Aunque no acabaron precisamente en un burdel, el ambiente era de lo más parecido. Arrideo conocía una taberna al pie de la colina de Colonos a la que acudían los jóvenes más elegantes de la ciudad; en la parte de arriba había habitaciones reservadas en donde servían el vino con tres partes de agua solamente, la comida era excelente y había servicios para todos los gustos.

—La última vez que vine estuve con un chico —dijo Arrideo, acariciando la espalda desnuda de la muchacha que tenía a su lado y que fingía ocuparse del vino, no haciendo otra cosa que rozarle el pecho con los pezones—. Por variar.
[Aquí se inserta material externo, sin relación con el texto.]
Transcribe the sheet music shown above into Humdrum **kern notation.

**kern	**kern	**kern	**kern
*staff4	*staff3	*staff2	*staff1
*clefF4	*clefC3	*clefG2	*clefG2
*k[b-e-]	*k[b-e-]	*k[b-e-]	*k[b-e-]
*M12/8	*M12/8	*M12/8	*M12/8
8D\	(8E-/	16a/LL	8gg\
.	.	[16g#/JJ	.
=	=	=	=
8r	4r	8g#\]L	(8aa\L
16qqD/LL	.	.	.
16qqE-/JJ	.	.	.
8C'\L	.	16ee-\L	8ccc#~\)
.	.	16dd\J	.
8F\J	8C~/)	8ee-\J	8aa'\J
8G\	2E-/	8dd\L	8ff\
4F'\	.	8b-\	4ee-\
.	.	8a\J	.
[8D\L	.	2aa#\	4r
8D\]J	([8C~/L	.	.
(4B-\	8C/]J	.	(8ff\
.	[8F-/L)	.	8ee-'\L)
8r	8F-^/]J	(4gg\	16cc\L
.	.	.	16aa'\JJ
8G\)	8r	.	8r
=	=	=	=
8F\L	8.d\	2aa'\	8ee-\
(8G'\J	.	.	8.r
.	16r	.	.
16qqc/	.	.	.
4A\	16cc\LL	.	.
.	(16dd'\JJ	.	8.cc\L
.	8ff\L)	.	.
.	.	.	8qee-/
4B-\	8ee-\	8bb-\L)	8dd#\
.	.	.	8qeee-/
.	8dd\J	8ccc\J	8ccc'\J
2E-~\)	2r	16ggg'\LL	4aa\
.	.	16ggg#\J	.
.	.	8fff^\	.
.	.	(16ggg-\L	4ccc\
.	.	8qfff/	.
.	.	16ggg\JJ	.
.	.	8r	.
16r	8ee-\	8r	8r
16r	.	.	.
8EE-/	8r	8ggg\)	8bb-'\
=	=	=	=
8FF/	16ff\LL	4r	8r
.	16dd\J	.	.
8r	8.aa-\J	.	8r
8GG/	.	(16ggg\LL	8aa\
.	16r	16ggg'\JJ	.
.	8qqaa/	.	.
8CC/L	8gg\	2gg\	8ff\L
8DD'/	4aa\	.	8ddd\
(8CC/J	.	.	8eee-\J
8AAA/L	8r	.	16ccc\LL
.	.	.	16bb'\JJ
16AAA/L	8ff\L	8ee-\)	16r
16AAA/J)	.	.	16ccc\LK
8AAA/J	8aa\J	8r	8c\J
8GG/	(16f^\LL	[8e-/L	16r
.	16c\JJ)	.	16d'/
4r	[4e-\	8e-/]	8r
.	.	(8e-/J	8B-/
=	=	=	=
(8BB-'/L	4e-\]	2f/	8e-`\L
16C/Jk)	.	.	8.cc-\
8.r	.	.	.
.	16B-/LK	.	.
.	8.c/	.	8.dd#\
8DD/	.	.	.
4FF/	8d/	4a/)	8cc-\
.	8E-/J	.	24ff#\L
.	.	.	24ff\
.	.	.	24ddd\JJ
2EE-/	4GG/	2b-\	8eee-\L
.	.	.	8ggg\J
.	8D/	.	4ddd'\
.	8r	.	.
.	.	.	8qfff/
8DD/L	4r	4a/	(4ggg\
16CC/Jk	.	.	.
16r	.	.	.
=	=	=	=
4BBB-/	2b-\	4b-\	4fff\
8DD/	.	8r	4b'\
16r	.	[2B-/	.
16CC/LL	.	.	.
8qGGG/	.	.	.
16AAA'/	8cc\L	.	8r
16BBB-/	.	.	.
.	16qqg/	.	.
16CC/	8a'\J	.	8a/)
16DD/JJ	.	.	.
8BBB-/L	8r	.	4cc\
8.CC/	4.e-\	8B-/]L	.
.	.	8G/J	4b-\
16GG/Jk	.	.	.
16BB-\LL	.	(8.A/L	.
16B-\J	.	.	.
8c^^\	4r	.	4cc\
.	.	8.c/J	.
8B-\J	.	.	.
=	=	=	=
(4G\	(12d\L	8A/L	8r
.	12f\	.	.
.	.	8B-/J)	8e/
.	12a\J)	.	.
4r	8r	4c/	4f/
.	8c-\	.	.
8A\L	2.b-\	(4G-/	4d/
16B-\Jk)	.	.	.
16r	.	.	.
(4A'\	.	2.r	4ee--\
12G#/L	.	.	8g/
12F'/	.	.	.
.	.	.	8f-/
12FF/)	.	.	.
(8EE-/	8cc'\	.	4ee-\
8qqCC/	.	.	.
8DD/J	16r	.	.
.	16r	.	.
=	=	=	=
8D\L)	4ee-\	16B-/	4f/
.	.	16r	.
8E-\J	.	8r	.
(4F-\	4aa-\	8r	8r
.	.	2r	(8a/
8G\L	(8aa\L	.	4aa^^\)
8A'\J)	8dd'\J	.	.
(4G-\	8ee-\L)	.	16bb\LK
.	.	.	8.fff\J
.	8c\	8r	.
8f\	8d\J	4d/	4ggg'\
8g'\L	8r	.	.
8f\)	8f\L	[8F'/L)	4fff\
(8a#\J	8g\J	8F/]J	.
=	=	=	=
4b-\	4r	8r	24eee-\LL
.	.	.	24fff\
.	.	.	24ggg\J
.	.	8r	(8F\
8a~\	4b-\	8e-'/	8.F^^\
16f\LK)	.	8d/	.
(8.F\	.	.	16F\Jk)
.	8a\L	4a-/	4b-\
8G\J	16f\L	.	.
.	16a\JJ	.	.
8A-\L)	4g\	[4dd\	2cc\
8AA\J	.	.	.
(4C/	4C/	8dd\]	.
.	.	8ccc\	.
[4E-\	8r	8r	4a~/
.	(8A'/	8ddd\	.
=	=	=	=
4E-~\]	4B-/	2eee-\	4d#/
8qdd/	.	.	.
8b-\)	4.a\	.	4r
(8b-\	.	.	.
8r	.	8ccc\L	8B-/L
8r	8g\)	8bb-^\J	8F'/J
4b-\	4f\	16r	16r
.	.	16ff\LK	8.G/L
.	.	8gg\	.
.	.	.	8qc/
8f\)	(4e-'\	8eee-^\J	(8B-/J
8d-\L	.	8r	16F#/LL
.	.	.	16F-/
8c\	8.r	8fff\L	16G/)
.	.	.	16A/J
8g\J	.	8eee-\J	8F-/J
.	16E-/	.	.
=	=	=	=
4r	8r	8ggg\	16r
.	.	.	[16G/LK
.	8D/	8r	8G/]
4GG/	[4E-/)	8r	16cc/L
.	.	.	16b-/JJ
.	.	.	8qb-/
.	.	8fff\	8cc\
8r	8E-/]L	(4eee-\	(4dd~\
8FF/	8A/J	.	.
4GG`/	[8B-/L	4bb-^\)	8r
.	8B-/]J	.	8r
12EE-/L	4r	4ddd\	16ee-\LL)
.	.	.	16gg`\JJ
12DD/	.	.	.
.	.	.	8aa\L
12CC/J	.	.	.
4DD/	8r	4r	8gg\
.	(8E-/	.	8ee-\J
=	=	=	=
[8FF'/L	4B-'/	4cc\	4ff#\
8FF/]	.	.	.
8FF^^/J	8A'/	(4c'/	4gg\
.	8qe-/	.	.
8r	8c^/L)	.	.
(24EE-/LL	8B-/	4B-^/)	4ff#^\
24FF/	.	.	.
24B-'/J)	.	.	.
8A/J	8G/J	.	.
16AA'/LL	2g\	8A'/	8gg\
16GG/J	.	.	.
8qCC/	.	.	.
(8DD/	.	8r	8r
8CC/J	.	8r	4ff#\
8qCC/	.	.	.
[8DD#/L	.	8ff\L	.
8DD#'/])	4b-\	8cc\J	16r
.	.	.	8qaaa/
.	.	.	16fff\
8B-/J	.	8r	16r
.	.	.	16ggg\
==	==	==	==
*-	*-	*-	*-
Las mujeres se cansan de los hombres si no se cambia de vez en cuando.

—Pues yo no lo he advertido —comentó Filipo.

La muchacha que lavaba las piernas de Filipo tenía pelo leonado y las escasas veces que hablaba lo hacía con acento jónico, por lo que probablemente procedía de alguna de las ciudades griegas de la costa asiática; tenía unos ojos grandes y marrones como de liebre que era lo que más le gustaba a él y cuando alzaba la vista y le sonreía, notaba una opresión en la garganta.

Arrideo frunció el entrecejo.

—Eso es porque no sabes lo que es el exilio. Cuando se vive entre extranjeros…

—Yo vivo entre extranjeros —dijo Filipo, poniendo suavemente la planta del pie en el vientre de la muchacha con intención de apartarla, pero la placentera sensación de aquella carne le hizo desistir.

—Sí, pero si vuelves a Macedonia no te cortarán el cuello.

—No estoy yo tan seguro… al menos mientras viva Tolomeo.

—Ya, pero en mi caso es seguro —desde que había dejado Macedonia, Arrideo había engordado y tenía papada; cuando hablaba se le hundía la barbilla en el pecho y el cuello se le hinchaba—. Tú quizás perezcas en alguna intriga palaciega, pero a mí me ejecutarían en público y crucificarían mi cadáver en el túmulo funerario de Alejandro. Por cierto, Filipo, yo nada tuve que ver en el asesinato de tu hermano.

—Si hubiera creído que habías tomado parte en él, haría horas que estarías muerto —replicó Filipo con afable sonrisa—. El cómplice de Praxis sigue en Pela… casado con mi madre.

La muchacha de los ojos de liebre alzó la vista, como si el súbito silencio atrajese su atención, pero al ver la expresión de aquellos dos rostros volvió a bajar la mirada.

De pronto, Arrideo pareció perder interés por el tema.

—Me gusta Atenas —dijo, pasando admirativo la mano por la espalda de la muchacha y, efectivamente, era como si hablara de ella—. Siempre había sido objeto de mi veneración, pero no podía imaginar el placer que es vivir en la ciudad más civilizada del mundo. Por otra parte, aquí no hay placer, de mente o de cuerpo, que no se satisfaga, y nadie me impide hacerlo. Tengo tiempo de sobra y, gracias a mis amigos, dinero. Sí, tengo todo el tiempo que quiero.

—Me pregunto yo qué querrán de ti tus amigos cuando tu ocio concluya.

Arrideo alzó los ojos y miró a Filipo como si le considerase el mayor bobo del mundo.

—Es posible que algún día mis amigos logren hacerme rey de Macedonia —respondió con una serenidad que traicionaba su enojo más que disimularlo.

—El rey es nuestro hermano Pérdicas —replicó Filipo, con una sonrisa que daba a entender que ya no le sorprendía ninguna traición—. Y si muere sin descendencia, su sucesor sería yo. ¿O es que los planes de tus amigos prevén dos asesinatos?

Arrideo, a su vez, no se mostró ofendido y se contentó con encogerse de hombros.

—Mis amigos no piensan asesinar a nadie. Supongo que dan por descontado que lo hará Tolomeo.